EXCERPTED PASSAGE:

The Purple Line was the ceasefire line between Israel and Syria after the 1967 Six-Day War and serves as the de facto border between the two countries.

History
Syria gained independence from France in 1946 and on May 14, 1948, the British withdrew from Palestine as Israel declared its independence. Syrian forces participated in the 1948 Arab–Israeli War between Arab forces and the newly established State of Israel. In 1949, armistice agreements were signed and a provisional border between Syria and Israel was delineated (based on the 1923 international border; see San Remo conference). Syrian and Israeli forces clashed on numerous occasions in the spring of 1951. The hostilities, which stemmed from Syrian opposition to an Israeli drainage project in the demilitarized zone, ceased on May 15, after intercession by the United Nations Security Council.

In June 1967 after battling Syria, Jordan and Egypt in the Six-Day War, Israel captured the entire length of the Golan Heights including its principal city Quneitra. The resulting ceasefire line (dubbed the "Purple Line" as it was drawn on the UN's maps) was supervised by a series of positions and observation posts manned by observers of the United Nations Truce Supervision Organization and became the new effective border between Israel and Syria.

TASK REQUIREMENTS: Continue the passage on the Purple Line between Israel and Syria from the point where it stops.

GIVEN RECORDS:
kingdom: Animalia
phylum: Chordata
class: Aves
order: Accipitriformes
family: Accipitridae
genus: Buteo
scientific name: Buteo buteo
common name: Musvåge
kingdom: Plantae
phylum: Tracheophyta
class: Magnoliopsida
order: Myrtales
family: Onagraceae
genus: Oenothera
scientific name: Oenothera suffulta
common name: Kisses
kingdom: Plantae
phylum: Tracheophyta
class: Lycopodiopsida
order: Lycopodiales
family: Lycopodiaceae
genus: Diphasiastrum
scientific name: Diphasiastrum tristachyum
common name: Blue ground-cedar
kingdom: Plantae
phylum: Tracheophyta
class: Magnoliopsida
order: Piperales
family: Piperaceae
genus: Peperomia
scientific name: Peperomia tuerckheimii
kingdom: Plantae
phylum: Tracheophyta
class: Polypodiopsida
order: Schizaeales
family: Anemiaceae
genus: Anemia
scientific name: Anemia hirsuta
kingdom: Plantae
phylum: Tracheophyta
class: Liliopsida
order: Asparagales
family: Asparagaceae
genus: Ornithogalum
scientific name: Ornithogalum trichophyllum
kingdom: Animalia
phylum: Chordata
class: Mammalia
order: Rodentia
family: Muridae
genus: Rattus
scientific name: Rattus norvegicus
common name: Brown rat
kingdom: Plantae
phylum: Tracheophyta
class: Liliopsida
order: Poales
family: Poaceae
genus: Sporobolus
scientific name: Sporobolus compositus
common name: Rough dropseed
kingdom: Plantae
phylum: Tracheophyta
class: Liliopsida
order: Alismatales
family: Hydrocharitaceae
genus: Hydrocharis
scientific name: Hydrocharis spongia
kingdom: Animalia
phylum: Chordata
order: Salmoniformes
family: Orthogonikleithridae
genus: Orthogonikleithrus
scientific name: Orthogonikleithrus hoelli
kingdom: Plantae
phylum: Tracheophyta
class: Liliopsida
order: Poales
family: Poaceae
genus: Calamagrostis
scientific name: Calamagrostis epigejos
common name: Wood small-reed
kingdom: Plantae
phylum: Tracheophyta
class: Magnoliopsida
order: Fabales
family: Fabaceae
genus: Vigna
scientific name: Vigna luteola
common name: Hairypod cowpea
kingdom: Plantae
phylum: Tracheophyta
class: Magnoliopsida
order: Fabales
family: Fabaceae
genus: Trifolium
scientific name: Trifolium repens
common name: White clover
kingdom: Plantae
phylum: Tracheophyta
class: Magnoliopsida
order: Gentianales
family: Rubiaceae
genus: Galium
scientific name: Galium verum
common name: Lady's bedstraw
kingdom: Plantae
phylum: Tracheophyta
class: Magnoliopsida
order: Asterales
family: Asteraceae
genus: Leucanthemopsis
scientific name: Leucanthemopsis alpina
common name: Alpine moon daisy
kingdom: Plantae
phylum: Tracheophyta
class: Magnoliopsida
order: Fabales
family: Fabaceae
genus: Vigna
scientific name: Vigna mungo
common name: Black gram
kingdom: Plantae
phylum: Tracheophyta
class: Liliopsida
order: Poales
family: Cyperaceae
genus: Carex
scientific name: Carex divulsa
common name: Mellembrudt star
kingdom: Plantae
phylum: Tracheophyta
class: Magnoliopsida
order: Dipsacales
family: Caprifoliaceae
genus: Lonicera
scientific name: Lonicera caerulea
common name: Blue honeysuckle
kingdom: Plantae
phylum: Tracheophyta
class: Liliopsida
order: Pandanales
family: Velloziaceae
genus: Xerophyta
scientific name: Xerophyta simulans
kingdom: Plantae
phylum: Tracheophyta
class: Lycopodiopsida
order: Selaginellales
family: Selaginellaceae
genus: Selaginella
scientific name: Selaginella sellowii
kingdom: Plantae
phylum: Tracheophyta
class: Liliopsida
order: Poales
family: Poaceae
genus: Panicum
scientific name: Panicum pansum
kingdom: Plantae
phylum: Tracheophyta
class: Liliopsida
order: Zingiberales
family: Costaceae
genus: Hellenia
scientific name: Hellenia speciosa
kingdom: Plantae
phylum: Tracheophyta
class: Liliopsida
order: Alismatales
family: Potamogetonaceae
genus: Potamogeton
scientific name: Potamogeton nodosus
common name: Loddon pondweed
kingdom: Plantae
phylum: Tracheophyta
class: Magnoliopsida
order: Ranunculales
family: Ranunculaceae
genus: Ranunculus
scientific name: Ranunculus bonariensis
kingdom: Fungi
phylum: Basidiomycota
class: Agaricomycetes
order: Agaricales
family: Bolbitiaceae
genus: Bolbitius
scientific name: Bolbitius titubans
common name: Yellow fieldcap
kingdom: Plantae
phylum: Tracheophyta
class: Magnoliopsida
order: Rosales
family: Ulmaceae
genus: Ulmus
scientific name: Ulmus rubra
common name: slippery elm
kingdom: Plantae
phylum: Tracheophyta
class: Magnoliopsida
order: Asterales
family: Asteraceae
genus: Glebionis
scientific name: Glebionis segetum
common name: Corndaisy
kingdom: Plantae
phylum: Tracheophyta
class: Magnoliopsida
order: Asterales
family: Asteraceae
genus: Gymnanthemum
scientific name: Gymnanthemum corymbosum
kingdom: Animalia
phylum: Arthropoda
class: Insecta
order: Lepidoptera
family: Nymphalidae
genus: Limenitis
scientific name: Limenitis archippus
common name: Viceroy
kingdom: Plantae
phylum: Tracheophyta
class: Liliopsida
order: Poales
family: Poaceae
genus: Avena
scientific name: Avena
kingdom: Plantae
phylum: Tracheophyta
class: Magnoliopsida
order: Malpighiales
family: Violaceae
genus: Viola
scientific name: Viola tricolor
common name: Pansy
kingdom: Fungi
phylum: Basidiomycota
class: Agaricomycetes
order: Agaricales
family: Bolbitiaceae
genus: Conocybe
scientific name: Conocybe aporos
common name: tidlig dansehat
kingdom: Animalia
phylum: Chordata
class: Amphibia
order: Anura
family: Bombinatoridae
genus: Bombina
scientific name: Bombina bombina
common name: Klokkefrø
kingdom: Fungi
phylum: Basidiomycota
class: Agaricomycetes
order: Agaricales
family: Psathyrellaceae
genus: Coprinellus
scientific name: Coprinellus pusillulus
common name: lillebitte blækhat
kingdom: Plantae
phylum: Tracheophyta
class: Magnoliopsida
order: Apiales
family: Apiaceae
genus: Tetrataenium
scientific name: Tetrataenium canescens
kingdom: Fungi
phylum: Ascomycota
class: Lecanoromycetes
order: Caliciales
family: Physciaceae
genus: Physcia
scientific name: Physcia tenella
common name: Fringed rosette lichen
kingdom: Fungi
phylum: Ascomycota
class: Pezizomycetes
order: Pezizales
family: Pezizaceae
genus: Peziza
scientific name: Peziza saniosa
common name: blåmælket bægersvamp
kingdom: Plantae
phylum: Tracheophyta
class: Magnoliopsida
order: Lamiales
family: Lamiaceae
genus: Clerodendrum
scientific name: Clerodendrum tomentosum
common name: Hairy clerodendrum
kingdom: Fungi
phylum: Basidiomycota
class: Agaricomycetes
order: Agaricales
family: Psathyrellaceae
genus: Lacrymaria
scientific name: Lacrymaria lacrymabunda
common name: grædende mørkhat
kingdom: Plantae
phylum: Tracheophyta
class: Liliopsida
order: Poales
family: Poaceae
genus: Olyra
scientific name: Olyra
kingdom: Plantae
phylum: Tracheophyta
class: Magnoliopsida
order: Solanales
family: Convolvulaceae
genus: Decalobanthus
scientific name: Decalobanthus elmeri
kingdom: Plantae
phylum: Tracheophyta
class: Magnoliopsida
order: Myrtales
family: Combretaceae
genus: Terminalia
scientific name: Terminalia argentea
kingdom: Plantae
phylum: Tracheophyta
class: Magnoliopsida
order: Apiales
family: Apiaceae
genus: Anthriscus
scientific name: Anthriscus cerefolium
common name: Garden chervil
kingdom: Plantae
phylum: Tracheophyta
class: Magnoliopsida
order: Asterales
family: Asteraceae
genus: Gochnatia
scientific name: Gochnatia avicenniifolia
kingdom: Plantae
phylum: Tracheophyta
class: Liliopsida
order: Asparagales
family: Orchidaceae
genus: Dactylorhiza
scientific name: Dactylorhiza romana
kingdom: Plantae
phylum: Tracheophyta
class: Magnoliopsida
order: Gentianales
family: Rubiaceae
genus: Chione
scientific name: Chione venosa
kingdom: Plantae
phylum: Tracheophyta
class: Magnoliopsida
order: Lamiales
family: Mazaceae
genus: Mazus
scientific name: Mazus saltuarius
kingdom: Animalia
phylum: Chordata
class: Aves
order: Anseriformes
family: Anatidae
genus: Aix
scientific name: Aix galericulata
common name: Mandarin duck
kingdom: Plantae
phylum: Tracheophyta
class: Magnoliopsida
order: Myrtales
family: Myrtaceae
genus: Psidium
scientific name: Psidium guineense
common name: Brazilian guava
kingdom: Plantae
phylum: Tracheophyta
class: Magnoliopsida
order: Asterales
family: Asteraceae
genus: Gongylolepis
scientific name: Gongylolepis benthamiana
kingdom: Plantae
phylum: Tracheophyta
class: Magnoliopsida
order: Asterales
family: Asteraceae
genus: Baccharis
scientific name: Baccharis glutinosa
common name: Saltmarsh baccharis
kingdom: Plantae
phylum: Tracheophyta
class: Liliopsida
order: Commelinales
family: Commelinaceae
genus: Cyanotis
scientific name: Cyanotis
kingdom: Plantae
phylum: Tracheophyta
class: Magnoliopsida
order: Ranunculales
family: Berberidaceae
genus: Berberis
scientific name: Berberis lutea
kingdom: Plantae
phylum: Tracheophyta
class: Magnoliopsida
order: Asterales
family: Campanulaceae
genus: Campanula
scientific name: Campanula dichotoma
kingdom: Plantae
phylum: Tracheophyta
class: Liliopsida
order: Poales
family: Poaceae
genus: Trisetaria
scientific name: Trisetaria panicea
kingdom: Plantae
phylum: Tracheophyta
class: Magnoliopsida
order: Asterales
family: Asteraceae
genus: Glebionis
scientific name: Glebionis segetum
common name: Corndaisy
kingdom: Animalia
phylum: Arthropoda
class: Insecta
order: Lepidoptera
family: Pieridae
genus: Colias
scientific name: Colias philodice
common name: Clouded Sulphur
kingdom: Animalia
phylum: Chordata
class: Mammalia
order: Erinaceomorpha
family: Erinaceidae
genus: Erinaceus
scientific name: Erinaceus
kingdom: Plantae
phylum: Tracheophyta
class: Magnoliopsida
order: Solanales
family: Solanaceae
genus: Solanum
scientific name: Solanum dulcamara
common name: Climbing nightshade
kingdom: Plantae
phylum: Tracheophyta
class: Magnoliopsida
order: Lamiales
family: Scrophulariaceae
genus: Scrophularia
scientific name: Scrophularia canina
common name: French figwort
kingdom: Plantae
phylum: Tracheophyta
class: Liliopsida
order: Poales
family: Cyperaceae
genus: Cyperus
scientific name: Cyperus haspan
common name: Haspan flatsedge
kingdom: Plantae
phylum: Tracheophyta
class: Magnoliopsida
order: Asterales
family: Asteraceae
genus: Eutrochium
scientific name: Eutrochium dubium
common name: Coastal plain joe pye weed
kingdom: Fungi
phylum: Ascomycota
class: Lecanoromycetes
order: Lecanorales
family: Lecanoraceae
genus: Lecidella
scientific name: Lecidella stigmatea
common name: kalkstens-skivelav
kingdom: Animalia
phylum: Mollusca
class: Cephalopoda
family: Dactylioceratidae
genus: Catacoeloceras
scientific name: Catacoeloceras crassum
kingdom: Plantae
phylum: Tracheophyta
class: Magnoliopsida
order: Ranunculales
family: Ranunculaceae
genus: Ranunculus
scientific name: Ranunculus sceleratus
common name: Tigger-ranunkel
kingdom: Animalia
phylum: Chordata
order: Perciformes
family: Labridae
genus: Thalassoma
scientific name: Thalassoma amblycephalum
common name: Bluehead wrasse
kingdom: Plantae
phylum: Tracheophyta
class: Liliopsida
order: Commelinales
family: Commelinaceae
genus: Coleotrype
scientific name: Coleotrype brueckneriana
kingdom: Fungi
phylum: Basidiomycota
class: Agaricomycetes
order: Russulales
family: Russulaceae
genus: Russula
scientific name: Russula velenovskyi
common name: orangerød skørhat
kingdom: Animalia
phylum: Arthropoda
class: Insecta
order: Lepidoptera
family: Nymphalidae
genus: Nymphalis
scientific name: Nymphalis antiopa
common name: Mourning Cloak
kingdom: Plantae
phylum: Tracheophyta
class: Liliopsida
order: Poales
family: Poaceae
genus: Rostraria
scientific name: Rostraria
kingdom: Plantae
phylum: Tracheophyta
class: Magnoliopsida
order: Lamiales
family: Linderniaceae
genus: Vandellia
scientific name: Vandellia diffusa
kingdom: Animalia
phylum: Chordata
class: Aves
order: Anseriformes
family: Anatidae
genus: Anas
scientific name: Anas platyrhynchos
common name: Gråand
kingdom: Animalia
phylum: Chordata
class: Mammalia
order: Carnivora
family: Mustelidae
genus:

EXERCISE OUTPUT:
In a surprise attack consisting of a massive armored thrust, the Syrians crossed the Purple Line into the Golan Heights during the 1973 Yom Kippur War. After several days of very heavy fighting on the Golan they were pushed back deeper into Syria and Israel conquered further territory  inside Syria beyond the Purple Line by the time a ceasefire was reached. In the disengagements negotiations after the war, Israel and Syria agreed on May 31, 1974, to pull back their respective forces on the Golan Heights to the Purple Line. On the same day, a United Nations buffer zone was set up and the United Nations Disengagement Observer Force Zone (UNDOF) was established by the United Nations after the adoption of UN Security Council Resolution 350.

See also
 Agreement on Disengagement between Israel and Syria
 Blue Line (Lebanon)
 Green Line (Israel)
 Green Line (Lebanon)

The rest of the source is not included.